Bruxelles – Ci si era lasciati lo scorso 21 luglio al vertice europeo straordinario dove, secondo il presidente stabile del consiglio europeo Herman Van Rompuy, gli Stati dell’Unione “hanno migliorato la sostenibilità del debito greco, adottato misure per arginare il rischio contagio e si sono impegnati a migliorare la gestione della crisi nella zona euro”. I capi di Stato in riunione straordinaria hanno dunque elargito ulteriori 109 miliardi di euro alla Grecia, in concomitanza con il Fondo monetario internazionale che è stato chiamato a finanziamento con il contributo volontario del settore privato, per cercare di colmare totalmente il deficit di finanziamento. Infine si è ampliata la flessibilità del fondo europeo di stabilità finanziaria (FESF) per prevenire ulteriormente la possibilità di contagio. Il fondo potrà concedere prestiti agli Stati in maniera preventiva, ovvero sulla base di un programma precauzionale.
È passato ormai più di un anno dal primo aiuto greco di stampo europeo e la situazione non sembra modificata più di tanto; il 15 settembre, data dopo la quale i fondi stanziati a luglio per la Grecia finiranno, saremo di nuovo ai blocchi di partenza con gli ellenici pronti a varare l’ennesima riforma e i tedeschi che si domanderanno, un po’ retoricamente: perché dobbiamo pagare noi per gli errori degli altri?. Una risposta esaustiva a questa domanda non potrà essere data se non verranno varate riforme che siano incisive, l’ennesimo cerotto probabilmente non sarà sufficiente alla risoluzione completa del problema Grecia/contagio.
Nel frattempo la BCE e l’UE si sono mosse bacchettando il pigro, per usar un eufemismo, Parlamento italiano (utile ricordare le vacanza da scuola elementare che Montecitorio si era inizialmente auto-assegnata) dettando di fatto la linea, ma non solo, per una riforma “lacrime e sangue”; sembra che la lezione Grecia sia stata imparata. L’effetto contagio va previsto e così ci si è mossi, a livello europeo, in anticipo per cercare di evitare un futuro problema Italia. Arrivano brutte notizie anche dal fronte della crescita, in questi giorni infatti Eurostat, l’istituto di statistica europeo, ha comunicato i dati riguardanti la crescita dell’ultimo trimestre dei paesi europei, e i segnali sono tutt’altro che positivi, Germania compresa.
In tema di riforme europee qualche giorno fa si sono riuniti Francia e Germania, Nicolas Sarkozy e la cancelliera Merkel hanno deciso di mandare una lettera congiunta al Presidente del Consiglio europeo, nella quale hanno presentato le riforme che secondo loro devono essere attuate per un miglioramento della situazione nell’Eurozona e per il superamento della crisi.

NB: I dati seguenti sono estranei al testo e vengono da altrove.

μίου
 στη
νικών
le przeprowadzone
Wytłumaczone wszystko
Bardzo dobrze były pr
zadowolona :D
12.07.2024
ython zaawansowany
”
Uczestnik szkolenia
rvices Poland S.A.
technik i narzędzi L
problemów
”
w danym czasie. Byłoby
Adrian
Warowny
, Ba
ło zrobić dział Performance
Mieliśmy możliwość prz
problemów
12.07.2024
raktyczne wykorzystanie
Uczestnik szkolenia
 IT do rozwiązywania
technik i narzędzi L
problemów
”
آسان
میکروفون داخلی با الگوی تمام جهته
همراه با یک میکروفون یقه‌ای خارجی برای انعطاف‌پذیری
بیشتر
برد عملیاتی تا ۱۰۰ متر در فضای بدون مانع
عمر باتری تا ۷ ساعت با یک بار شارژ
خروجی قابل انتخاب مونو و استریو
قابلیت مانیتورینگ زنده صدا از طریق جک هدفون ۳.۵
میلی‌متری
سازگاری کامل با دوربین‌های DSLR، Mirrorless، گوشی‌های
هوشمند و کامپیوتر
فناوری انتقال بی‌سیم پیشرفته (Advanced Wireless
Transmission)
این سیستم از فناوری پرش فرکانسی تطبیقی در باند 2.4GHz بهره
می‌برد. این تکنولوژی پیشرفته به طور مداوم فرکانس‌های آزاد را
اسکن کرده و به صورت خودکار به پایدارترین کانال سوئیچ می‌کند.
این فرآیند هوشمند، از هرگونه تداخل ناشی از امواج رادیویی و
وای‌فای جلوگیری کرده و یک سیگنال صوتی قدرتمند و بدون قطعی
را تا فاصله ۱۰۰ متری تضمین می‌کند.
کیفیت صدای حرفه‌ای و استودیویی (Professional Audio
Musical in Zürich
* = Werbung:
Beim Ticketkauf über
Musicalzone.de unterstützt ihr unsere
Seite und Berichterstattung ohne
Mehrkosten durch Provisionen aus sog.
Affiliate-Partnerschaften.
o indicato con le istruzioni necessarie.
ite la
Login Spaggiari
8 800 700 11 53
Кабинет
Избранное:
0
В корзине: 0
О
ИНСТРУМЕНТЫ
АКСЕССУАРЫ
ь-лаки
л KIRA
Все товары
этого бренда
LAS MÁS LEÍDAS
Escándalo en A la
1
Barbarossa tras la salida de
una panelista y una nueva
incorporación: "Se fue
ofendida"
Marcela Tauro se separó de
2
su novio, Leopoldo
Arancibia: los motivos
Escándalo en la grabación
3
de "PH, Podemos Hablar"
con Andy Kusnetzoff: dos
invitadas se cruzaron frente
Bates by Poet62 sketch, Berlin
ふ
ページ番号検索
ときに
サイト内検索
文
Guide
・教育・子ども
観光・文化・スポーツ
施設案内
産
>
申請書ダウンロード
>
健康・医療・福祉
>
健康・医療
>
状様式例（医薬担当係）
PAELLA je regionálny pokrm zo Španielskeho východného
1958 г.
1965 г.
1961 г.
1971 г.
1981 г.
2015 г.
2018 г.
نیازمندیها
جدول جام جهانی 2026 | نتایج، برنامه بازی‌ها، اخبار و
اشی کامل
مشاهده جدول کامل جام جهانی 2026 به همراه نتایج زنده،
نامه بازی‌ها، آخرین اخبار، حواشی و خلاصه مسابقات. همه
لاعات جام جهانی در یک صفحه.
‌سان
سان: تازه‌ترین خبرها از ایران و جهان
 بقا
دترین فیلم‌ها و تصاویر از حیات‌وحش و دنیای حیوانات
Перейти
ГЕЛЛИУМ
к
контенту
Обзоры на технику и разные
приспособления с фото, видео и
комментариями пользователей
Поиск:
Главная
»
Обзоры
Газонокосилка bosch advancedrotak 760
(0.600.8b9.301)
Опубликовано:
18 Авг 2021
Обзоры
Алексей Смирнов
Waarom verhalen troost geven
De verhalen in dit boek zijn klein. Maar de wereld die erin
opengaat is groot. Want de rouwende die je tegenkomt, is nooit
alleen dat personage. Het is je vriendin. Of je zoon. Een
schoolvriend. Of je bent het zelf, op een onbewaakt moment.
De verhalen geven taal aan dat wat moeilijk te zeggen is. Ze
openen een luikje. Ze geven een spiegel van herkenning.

Il primo punto riguarda la governance dei paesi che battono moneta europea, con l’istituzione di un governo economico dei “magnifici” 17 composto dai capi di stato e governo e presieduto da un presidente che stia in carica due anni e mezzo. Il secondo punto della lettera riguarda la c.d. “regola d’oro”, ovvero l’inserimento, entro l’estate 2012, nella costituzione dei paesi della zona euro dell’obbligo di redigere leggi finanziarie pluriennali che abbiano come obiettivo il pareggio di bilancio. La terza proposta riguarda la tassazione a livello europeo delle transazioni finanziarie.
Dunque un incontro, quello tra i due capi di Stato, dal messaggio politico chiaro, superare una crisi ormai asfissiante, ma dai contenuti invece abbastanza oscuri. Per scoprire le modalità di svolgimento delle misure proposte dovremo infatti aspettare settembre, nel frattempo la coppia franco-tedesca ha ribadito il suo scetticismo nei confronti dello strumento Eurobond. È vero infatti che da un lato questo strumento accrescerebbe la solidarietà all’interno dell’Unione, aiuterebbe a combattere la crisi e a tenere a bada la speculazione facendo pagare meno interessi ai paesi in difficoltà abbassando il costo del loro finanziamento. Però avrebbe riflessi negativi sui paesi più forti economicamente in quanto socializzerebbe il debito, in una struttura, l’Europa, che possiede una moneta uguale per 17 paesi, ma diversi parlamenti nazionali che rispondono ad altrettanti elettorati.